Speech Analysis Methodologies towards Unobtrusive Mental Health Monitoring
The human voice encodes a wealth of information about emotion, mood and mental states. With the advent of pervasively available speech collection methods (e.g., mobile phones) and the low-computation costs of speech analysis, it suggests that non-invasive, relatively reliable, and modestly inexpensive platforms are available for mass and long-term deployment of a mental health monitor. In the thesis, I describe my investigation pathway on speech analysis to measure a variety of mental states, including affect and those triggered by psychological stress and sleep deprivation.
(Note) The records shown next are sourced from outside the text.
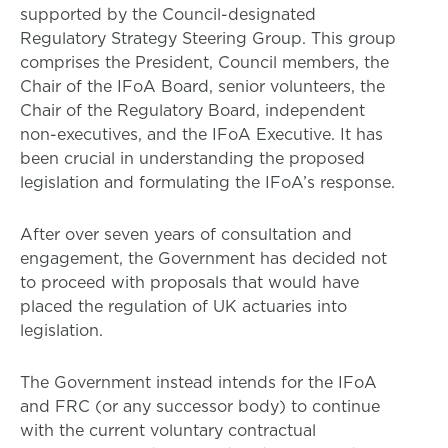
supported by the Council-designated
Regulatory Strategy Steering Group. This group
comprises the President, Council members, the
Chair of the IFoA Board, senior volunteers, the
Chair of the Regulatory Board, independent
non-executives, and the IFoA Executive. It has
been crucial in understanding the proposed
legislation and formulating the IFoA’s response.
After over seven years of consultation and
engagement, the Government has decided not
to proceed with proposals that would have
placed the regulation of UK actuaries into
legislation.
The Government instead intends for the IFoA
and FRC (or any successor body) to continue
with the current voluntary contractual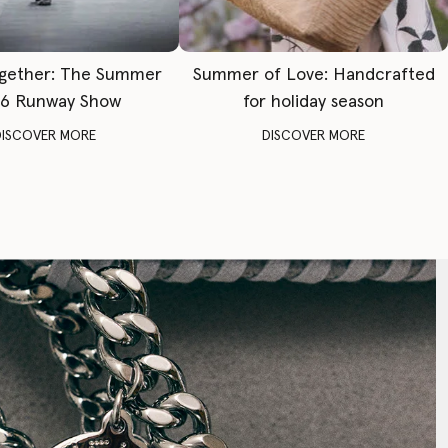
gether: The Summer
Summer of Love: Handcrafted
6 Runway Show
for holiday season
DISCOVER MORE
DISCOVER MORE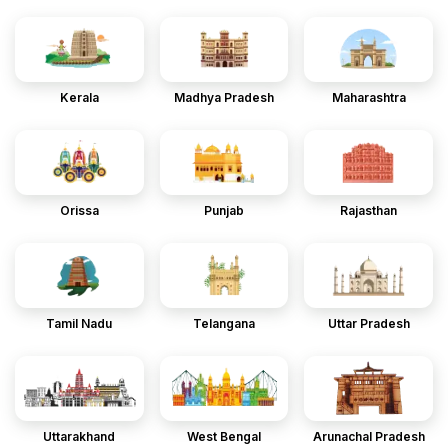
Kerala
Madhya Pradesh
Maharashtra
Orissa
Punjab
Rajasthan
Tamil Nadu
Telangana
Uttar Pradesh
Uttarakhand
West Bengal
Arunachal Pradesh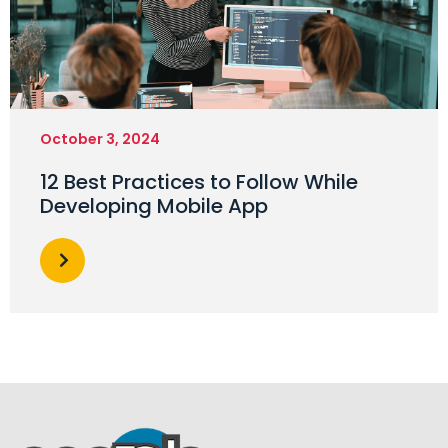
October 3, 2024
12 Best Practices to Follow While
Developing Mobile App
This work has contributions in many folds, and it brings together techniques from several areas, including speech processing, psychology, human-computer interaction, and mobile computing systems. First, I revisited emotion recognition methods by building an affective model with a naturalistic emotional speech dataset, which is consisted of a realistic set of emotion labels for real world applications. Then, leveraging the speech production theory I verified that the glottal vibrational cycles, the source of speech production, are physically affected by psychological states, e.g., mental stress. Finally, I built the AMMON (Affective and Mental health MONitor) library, a low footprint C library designed for widely available phones as an enabler of applications for richer, more appropriate, and more satisfying human- computer interaction and healthcare technologies.